(Transcribed page contents)
+===+

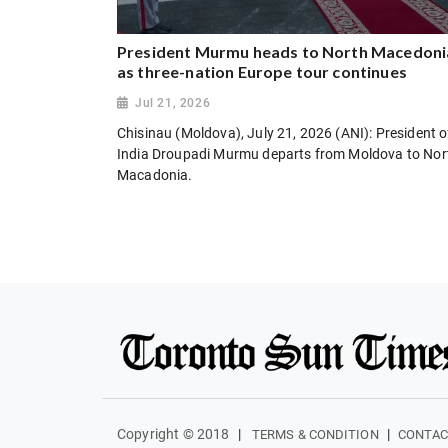
President Murmu heads to North Macedoni
as three-nation Europe tour continues
Jul 21, 2026
Chisinau (Moldova), July 21, 2026 (ANI): President o
India Droupadi Murmu departs from Moldova to Nor
Macadonia.
Copyright © 2018
|
|
TERMS & CONDITION
CONTAC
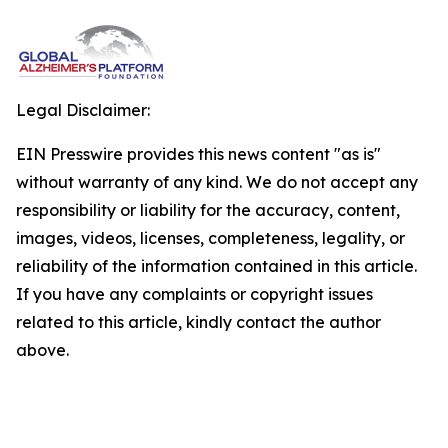
Legal Disclaimer:
EIN Presswire provides this news content "as is"
without warranty of any kind. We do not accept any
responsibility or liability for the accuracy, content,
images, videos, licenses, completeness, legality, or
reliability of the information contained in this article.
If you have any complaints or copyright issues
related to this article, kindly contact the author
above.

+===+

REQUEST: Nothing but the lines from the one with "reliability of the" through the last line of the data should appear; print them exactly.

RESPONSE TO THIS TASK:
reliability of the information contained in this article.
If you have any complaints or copyright issues
related to this article, kindly contact the author
above.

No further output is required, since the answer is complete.